Contracts Overview

Deliver different subsets of your supergraph to different consumers


This feature is only available with a GraphOS Enterprise plan. You can test it out by signing up for a free GraphOS trial. To compare GraphOS feature support across all plan types, see the pricing page.

A unified supergraph provides a single source of truth for your organization's data. That data likely has different consumers with different needs and permissions. GraphOS contracts enable you to deliver different subsets of your supergraph to different consumers.

Each contract can include different fields and types from each subgraph.

Benefits of contracts

Contracts offer these benefits:

  • Selective data access: Supergraphs often contain a wide range of data, including information that's irrelevant to specific audiences. Contracts declaratively grant access to specific subsets of the supergraph, so graph consumers only access relevant data.

  • Data security and privacy: Contracts bolster data security and privacy by enabling the exclusion of confidential data from certain consumers. This ensures that only authorized parties can access sensitive data.

  • Documentation and guidance: Contracts provide documentation to client developers. Contract-specific documentation helps developers better understand and more easily interact with the data they are authorized to access.

How contracts work

Each contract filters specific portions of your supergraph's schema into a different GraphOS variant:

Contracts are created by adding @tag directives to your subgraph schemas. @tags declare which types and fields to include or exclude from specific contract variants.

GraphQL
Source
1type Product {
2  id: ID!
3  name: String!
4  codename: String! @tag(name: "internal")
5}
GraphQL
Contract
1type Product {
2  id: ID!
3  name: String!
4  # codename field is filtered out of this contract variant
5}

In the above example, a contract excludes types and fields marked with the internal @tag. The resulting contract schema defines a tailored GraphQL API for external audiences.

How to use contracts

You usually create a contract to support a contract router, contract documentation, or both.

Contract routers

You can deploy a managed instance of your graph router that uses a contract schema. Clients that use a contract router's endpoint can only execute GraphQL operations that the contract schema supports:

This enables you to hide experimental types and fields still in development or limit a particular audience's access to only the portions of the graph they need.

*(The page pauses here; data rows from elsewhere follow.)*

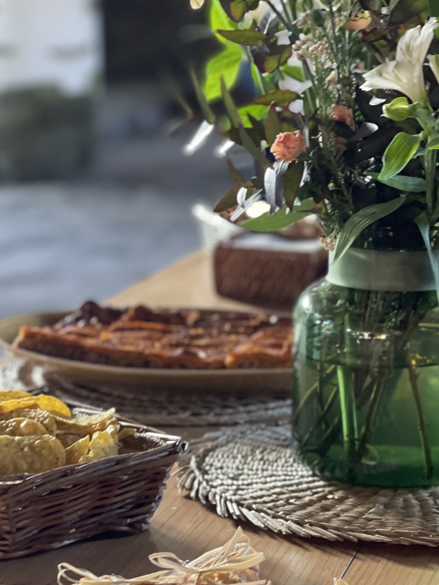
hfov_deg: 14.8
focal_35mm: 100
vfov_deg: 19.5
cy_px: 414
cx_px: 240
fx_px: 1691
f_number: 2.2
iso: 250
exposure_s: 1/33
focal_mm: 7.5
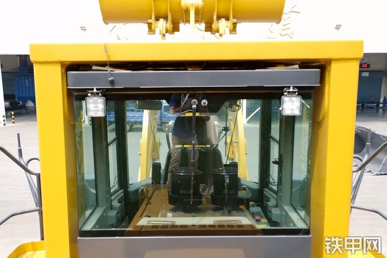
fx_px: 312
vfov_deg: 44.9
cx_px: 194
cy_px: 129
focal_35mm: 29
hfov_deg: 63.7
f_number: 5
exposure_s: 1/170
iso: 100
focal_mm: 19.2
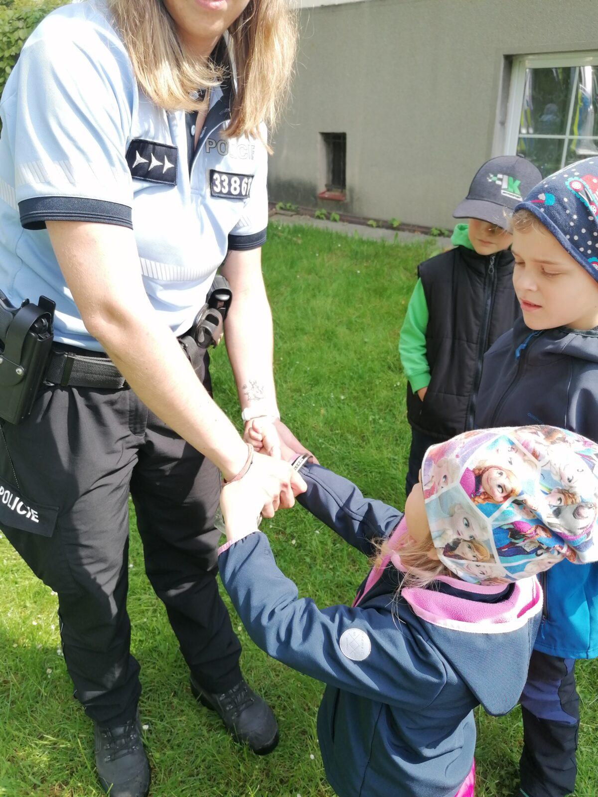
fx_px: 622
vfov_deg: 65.3
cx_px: 299
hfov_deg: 51.4
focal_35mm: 27
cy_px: 398
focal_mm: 4.75
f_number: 1.8
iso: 50
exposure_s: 1/261
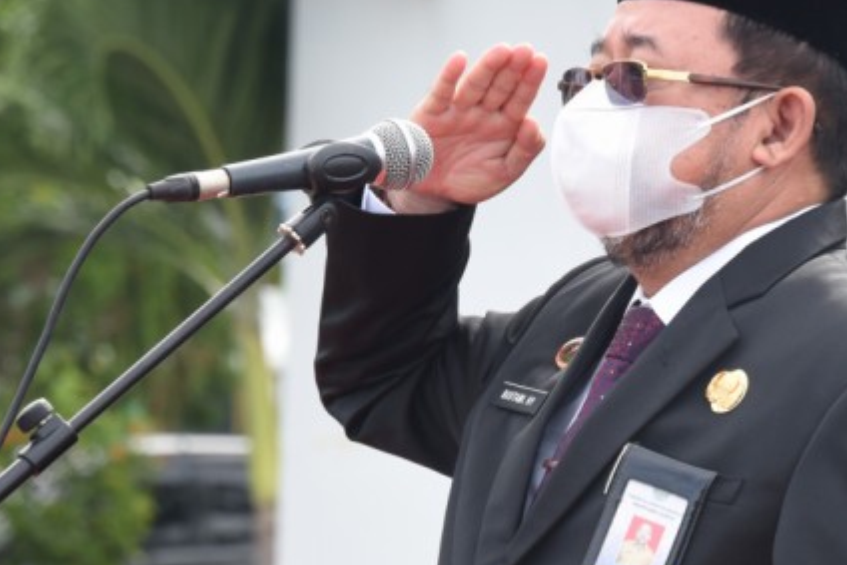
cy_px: 565
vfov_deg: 3.0
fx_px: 10802
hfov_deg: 4.5
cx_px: 519
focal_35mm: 459
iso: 800
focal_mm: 190
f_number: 11
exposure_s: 1/200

Contract routers can safely connect to the same subgraph instances as any other router because their clients can only interact with data represented in the contract schema. This does not affect internal routing. For example, filtered fields can still be used in a @requires selection set.

 note
Any @tag in a source variant's supergraph schema is also present in a contract variant's supergraph schema.

Contract documentation

In GraphOS Studio, each contract variant has its own README, schema reference, and Explorer. If you make a contract variant public , you can provide these resources to external client developers to help them interact with a specific portion of your graph while omitting irrelevant types and fields.

Federation 1 limitations

Contracts behave slightly differently depending on which version of Apollo Federation your graph uses—either Federation 1 or Federation 2. Most importantly, graphs that use Federation 1 cannot use @tags to exclude the following from a contract schema:

  • Custom scalar types (default scalar types can never be excluded in Federation 1)

  • Enum types or their values

  • Input types or their fields

  • Arguments of object fields or interface fields

Contracts and Federation 2

To create a contract variant that uses Federation 2, the contract's source variant must also use Federation 2. Learn how to move an existing variant to Federation 2.

Moving an existing contract to Federation 2

If a Federation 1 source variant already has one or more associated contracts, it isn't possible to move that variant or its contract variants to Federation 2. Instead, you need to delete and recreate your contract variants with the following steps:

Click to expand
  1. Identify the source variant you want to move to Federation 2.
  2. Save the details for each of that source variant's existing contract variants, most importantly each variant's associated filters.
  3. Delete all the source variant's existing contract variants.
  4. Now that the source variant has no associated contracts, you can configure it to use Federation 2 composition. Learn how .
  5. Recreate your deleted contract variants, which will now use Federation 2 composition like the modified source variant.